Türk Devlet Teşkilatında Devamlılık: Osmanlılarda Divan-ı Hümayun

Türklerin Asya Hun Tanhu’su Mo-Tun (Mete) zamanından itibaren “toy” ismi verilen toplantılar yaptığı bilinmektedir. Bu toplantılar senenin ilk ayında, 5. ayında yani ilkbaharda ve sonbaharda olmak üzere yılda üç defa yapılmıştır. Genellikle Kağan başkanlığında toplanan toy’a katılma hakkı olanlara “toygun” denilmektedir. Toy’a katılanlar belli bir nizama göre oturduğu bilinmektedir ki bu durum Oğuz destanlarında da geçmektedir.
Tarihi süreç içerisinde Hunlardan itibaren birçok Türk devletinde toy ya da kurultayların yapıldığı bilinmektedir. Grek seyyah Priskos’un başında bulunduğu elçilik heyeti Avrupa Hun kağanı Attila’nın etrafında bir meclisin bulunduğunu naklederken Ibn Fadlan da İtil Bulgarların’da bir meclisin olduğunu yazmaktadır.

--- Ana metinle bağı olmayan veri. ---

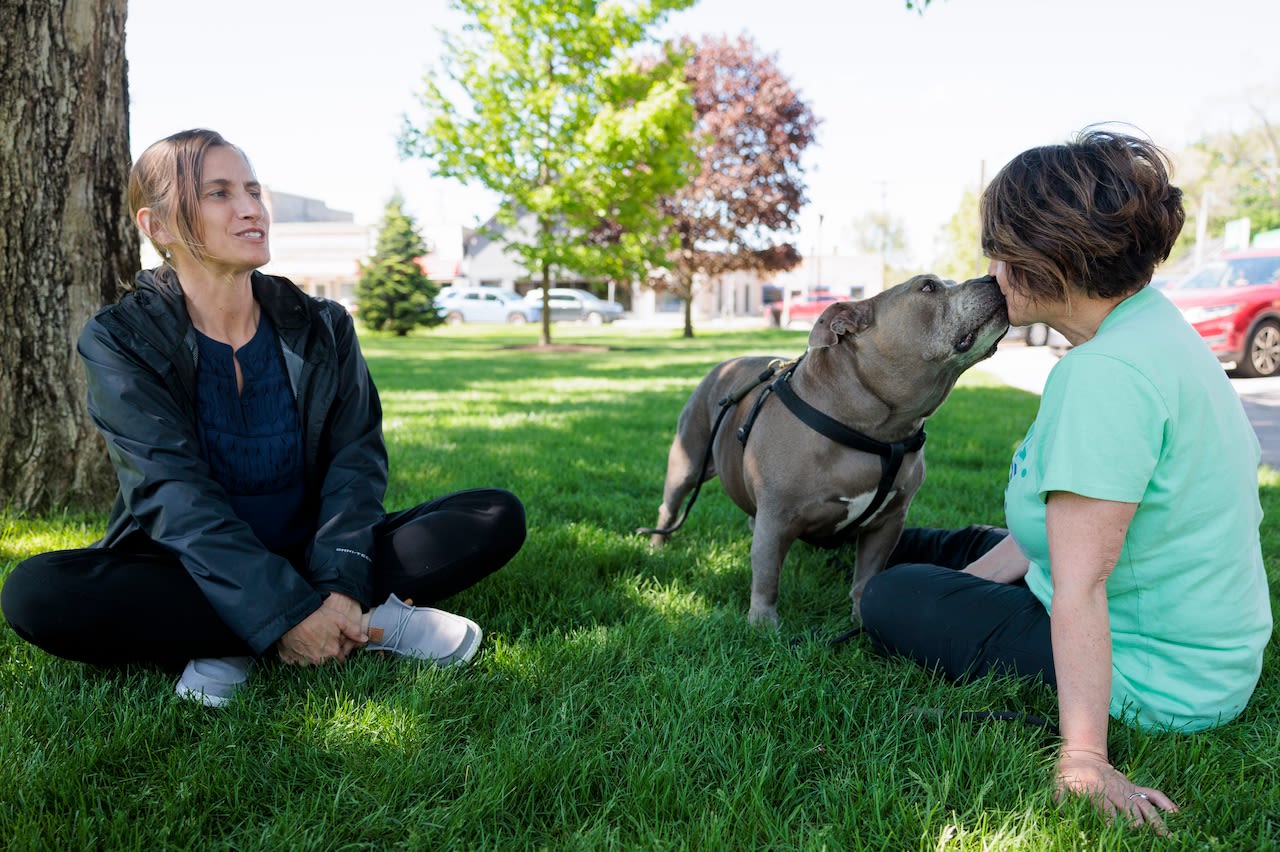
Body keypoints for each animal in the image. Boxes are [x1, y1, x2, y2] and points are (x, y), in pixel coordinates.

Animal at [655, 272, 1003, 624]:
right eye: (928, 286)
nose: (992, 277)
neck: (878, 431)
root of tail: (723, 365)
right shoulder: (777, 516)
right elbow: (767, 572)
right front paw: (763, 623)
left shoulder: (888, 521)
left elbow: (867, 575)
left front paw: (861, 618)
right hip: (687, 463)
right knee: (669, 508)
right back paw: (657, 546)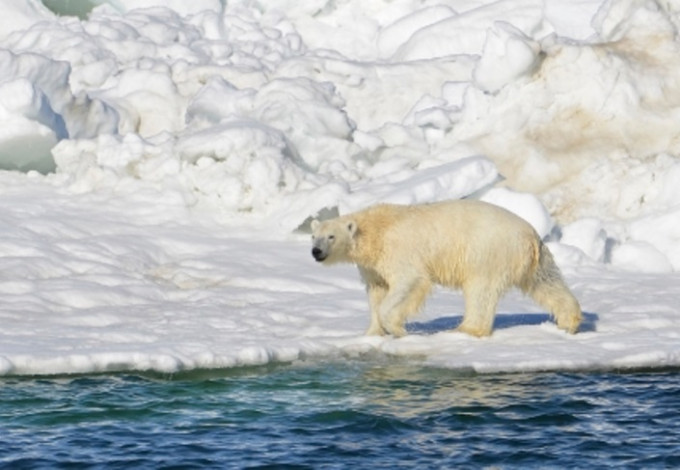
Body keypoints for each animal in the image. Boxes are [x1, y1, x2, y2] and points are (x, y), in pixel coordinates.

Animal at [310, 200, 580, 336]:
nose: (316, 252)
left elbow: (409, 281)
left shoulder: (399, 251)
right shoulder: (372, 266)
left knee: (480, 291)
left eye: (331, 236)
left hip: (487, 252)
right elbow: (377, 291)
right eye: (314, 236)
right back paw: (570, 321)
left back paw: (466, 329)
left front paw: (396, 328)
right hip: (534, 259)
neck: (375, 230)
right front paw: (373, 332)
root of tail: (530, 236)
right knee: (547, 282)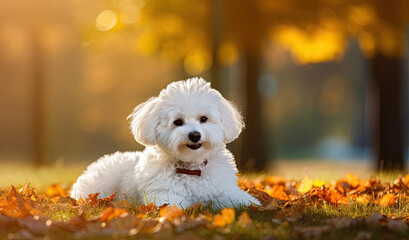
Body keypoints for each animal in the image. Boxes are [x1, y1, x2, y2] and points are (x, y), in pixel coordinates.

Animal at [70, 78, 258, 207]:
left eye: (203, 119)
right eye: (178, 122)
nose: (195, 135)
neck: (191, 169)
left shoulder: (223, 189)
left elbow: (236, 199)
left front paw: (252, 203)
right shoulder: (162, 193)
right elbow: (174, 204)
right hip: (100, 184)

Türk-İslâm devletlerinde Toy’a farklı adlandırmalar yapılmıştır, bu adlandırmalar içerisinde genel adlandırma “divan” olmaktadır. Farklı anlamları olsa da divan kelimesi Farsça’da ilk; Arapça’da ikinci anlamı “kurul” veya “toplantı”dır. Türk Devlet teşkilatında devamlılık olarak Osmanlı Devleti’nde de devlet işlerinin görüşüldüğü toplantılara “Divan” toplantıların yapıldığı mekana da “Divan-ı Hümayun” dendiği bilinmektedir. Divana katılan üyelere farklı isimleri olsa da genellikle “kubbe altı vezirleri” denmektedir. Fatih Devrine kadar padişahların başkanlığında toplanan bu divanlarda da belirli nizama göre oturma düzeni bulunmaktadır. Ayrıca Osmanlı Devleti’nde belirli zamanlarda farklı isimlerle divanların toplandığı bilinmektedir.
Kuruluşundan itibaren bir devlet kurumu olarak devam eden Divan-ı Hümayun varlığını II. Mahmud devrine kadar sürdürmüştür. II. Mahmud’un yaptığı reformlar neticesinde kabine sistemine geçen Osmanlı Devleti’nde Divan-ı Hümayun hukuki ve siyasi fonksiyonu kalmamış sadece sembol olarak devletin yıkılışına kadar devam etmiştir.